As many as 750,000 British men are potential child sex offenders according to the National Crime Agency – the UK’s equivalent to the FBI – while some police chiefs have suggested many paedophiles should receive medical help rather than prosecution.
Last night, Jim Gamble, the former chief executive of the Child Exploitation and Online Protection Centre, warned: ‘How long will it be until one of these men who’s been given a slap on the wrist makes a contact offence with children?’
Sussex’s Deputy Chief Constable Olivia Pinkney, who is also the national lead for policing children, said the force was still arresting those thought to pose a risk to children, and that only those who had looked briefly at abuse images would be spoken to by officers.
She said: ‘There are people who are curious and frankly would be horrified if anybody ever knew. And we are very quick with those people to say, “Look, we know what you are doing, you know what you are doing” and that is that.
‘There are others who are downloading images and then there is contact offending. It is all really awful and it is about where the threat and the harm is, and that is where we try to judge where our intervention is.’
She added: ‘We don’t argue that because someone has not harmed a child, they are just looking at it, that that’s safe. Of course it is not safe – that child was harmed. So we don’t look at it lightly.’
Under the scheme, Sussex Police’s Paedophile Online Investigation Team (POLIT) tries to identify the unique IP address associated with an individual computer to work out who has accessed indecent images.

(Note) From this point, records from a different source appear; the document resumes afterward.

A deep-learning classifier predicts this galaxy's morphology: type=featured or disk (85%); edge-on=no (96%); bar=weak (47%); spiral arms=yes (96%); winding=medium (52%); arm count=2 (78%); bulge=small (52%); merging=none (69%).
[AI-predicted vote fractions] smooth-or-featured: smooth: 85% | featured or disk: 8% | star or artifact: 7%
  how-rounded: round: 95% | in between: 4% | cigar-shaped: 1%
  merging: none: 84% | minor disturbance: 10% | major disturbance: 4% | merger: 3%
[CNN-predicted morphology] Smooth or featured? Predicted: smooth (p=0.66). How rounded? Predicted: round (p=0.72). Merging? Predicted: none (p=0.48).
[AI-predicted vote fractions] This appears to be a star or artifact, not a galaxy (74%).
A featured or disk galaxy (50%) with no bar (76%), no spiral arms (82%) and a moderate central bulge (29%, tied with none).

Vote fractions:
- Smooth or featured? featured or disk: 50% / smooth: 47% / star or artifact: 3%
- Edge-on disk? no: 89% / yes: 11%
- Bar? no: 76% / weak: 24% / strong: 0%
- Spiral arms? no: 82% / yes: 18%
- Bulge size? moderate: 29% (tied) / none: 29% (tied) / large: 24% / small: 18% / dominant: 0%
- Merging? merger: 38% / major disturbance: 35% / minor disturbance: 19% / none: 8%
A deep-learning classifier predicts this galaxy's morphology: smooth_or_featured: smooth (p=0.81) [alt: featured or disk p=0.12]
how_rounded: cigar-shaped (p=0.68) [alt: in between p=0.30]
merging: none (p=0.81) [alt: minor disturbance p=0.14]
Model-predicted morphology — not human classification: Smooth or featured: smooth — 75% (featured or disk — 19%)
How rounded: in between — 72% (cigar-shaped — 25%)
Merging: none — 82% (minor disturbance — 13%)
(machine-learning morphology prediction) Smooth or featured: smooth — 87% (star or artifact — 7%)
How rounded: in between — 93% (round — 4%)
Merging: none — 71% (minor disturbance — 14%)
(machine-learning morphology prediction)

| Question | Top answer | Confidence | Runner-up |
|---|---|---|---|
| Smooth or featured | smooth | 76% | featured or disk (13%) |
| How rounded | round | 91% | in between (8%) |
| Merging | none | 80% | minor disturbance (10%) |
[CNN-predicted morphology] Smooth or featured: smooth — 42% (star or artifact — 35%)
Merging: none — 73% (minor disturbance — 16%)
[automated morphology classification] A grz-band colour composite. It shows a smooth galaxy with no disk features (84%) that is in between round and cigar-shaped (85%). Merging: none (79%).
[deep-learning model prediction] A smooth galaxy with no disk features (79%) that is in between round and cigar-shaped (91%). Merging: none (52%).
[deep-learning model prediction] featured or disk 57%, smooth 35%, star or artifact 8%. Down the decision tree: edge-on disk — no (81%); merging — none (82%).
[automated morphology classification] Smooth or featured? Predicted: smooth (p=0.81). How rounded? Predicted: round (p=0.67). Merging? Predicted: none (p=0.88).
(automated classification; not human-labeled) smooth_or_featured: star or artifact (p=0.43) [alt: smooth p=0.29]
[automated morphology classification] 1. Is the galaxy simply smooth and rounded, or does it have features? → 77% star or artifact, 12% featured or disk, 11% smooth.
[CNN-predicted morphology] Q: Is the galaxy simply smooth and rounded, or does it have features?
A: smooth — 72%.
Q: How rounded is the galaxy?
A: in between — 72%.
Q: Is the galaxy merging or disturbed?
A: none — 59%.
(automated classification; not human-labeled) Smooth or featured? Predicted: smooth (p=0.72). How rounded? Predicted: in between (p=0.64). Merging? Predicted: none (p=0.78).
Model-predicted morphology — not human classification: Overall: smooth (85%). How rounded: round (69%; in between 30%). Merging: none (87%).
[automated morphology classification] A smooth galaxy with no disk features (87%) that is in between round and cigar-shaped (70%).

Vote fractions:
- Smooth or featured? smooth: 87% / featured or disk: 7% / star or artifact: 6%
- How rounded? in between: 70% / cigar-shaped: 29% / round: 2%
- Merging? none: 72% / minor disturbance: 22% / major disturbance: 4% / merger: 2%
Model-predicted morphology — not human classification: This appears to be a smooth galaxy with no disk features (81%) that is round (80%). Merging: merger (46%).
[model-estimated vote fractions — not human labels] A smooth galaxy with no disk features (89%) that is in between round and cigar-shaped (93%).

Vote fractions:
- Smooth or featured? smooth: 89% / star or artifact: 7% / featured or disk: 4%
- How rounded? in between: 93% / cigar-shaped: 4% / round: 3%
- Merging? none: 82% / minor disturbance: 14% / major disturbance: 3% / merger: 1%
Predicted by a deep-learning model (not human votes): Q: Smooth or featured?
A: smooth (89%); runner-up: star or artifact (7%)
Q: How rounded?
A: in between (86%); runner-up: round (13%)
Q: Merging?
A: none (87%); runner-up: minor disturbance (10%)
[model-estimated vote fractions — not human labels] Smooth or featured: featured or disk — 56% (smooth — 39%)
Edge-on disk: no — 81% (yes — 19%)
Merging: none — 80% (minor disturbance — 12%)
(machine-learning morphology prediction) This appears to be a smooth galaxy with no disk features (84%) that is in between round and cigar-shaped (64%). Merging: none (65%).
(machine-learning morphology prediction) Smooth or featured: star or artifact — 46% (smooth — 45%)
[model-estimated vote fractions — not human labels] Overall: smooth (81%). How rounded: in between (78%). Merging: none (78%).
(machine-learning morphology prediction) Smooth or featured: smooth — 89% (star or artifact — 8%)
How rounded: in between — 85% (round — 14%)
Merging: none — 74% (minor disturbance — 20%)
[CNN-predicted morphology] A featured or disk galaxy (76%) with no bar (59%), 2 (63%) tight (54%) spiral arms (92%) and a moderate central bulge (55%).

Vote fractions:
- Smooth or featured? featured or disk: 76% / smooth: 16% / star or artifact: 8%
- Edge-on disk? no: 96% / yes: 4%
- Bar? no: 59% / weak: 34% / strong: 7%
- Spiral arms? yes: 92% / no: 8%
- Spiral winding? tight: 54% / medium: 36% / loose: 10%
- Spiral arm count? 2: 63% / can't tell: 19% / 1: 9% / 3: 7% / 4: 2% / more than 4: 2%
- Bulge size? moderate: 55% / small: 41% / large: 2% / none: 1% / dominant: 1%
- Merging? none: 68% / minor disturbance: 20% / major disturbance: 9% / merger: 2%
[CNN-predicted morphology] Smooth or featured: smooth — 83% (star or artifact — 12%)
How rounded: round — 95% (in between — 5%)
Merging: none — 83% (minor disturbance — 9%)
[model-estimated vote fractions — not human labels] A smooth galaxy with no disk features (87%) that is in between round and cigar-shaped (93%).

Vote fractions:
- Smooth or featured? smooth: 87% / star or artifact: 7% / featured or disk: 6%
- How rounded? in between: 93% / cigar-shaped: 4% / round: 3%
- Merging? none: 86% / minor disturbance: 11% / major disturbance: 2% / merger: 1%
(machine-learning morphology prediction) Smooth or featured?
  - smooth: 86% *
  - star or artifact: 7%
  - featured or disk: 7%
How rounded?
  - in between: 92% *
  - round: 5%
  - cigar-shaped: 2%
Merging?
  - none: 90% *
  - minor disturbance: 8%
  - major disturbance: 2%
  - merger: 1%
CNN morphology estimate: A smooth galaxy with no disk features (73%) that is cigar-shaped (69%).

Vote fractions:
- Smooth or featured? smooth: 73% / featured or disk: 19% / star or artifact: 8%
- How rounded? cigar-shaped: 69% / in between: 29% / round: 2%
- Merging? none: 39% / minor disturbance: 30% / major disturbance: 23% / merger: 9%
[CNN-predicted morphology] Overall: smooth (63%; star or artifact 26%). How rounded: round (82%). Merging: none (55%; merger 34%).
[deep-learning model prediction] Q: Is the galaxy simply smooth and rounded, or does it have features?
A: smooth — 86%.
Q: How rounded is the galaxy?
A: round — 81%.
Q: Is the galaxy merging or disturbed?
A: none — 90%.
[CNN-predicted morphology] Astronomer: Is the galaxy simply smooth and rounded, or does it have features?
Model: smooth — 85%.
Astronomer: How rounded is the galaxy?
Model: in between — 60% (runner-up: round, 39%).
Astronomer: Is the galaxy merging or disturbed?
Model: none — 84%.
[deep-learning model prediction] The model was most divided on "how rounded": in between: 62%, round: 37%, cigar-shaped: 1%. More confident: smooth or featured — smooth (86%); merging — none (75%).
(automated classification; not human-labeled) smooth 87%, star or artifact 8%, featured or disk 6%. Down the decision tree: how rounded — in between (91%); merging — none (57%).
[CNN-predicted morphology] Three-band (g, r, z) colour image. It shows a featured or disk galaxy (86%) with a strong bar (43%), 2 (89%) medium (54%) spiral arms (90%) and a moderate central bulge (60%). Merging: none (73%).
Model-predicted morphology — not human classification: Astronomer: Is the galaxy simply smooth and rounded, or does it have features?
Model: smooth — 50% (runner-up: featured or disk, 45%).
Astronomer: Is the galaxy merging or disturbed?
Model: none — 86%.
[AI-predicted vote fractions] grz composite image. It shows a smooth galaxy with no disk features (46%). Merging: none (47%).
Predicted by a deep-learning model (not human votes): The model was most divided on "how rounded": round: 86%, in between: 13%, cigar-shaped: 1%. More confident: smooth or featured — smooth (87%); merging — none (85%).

They will then carry out ‘intelligence and background checks’ along with ‘formal risk assessments’ to determine if the suspect has any previous convictions or any access to children, as well as establishing if the images depicted are the most serious types of sex abuse or not.
If they decide that no children are at risk and the images are the lowest level, the team may simply issue verbal advice or a warning letter.
Sussex Police said: ‘One tactic available to POLIT officers is to visit some people whose internet addresses are suspected of being involved with images at the lowest level of seriousness, to show them the police are aware and are watching, and to deter continuance.
Sussex’s Deputy Chief Constable Olivia Pinkney said the force was still arresting those thought to pose a risk to children, and that only those who had looked briefly at abuse images would be spoken to by officers
‘Those visits, of which there have been 24 since November last year, sometimes include handing warning letters to the subject.’
A National Crime Agency spokesman said: ‘The NCA and its policing partners continue to increase their combined efforts to pursue individuals viewing indecent images of children, while being clear about the need to prioritise the offenders posing the biggest risk. There is a threshold test for charging suspected image offenders laid down by the CPS in England and Wales, and law enforcement bodies will take decisions on a case-by-case basis.’
But Mr Gamble said: ‘Anyone who makes a judgment that these people do not pose a risk is playing the lottery with children’s safety. It is sexually orientated behaviour that will lead them on a spiral of abuse.
‘If police have the ability to track them to their homes, I don’t understand why they aren’t dealing with them through the justice system.’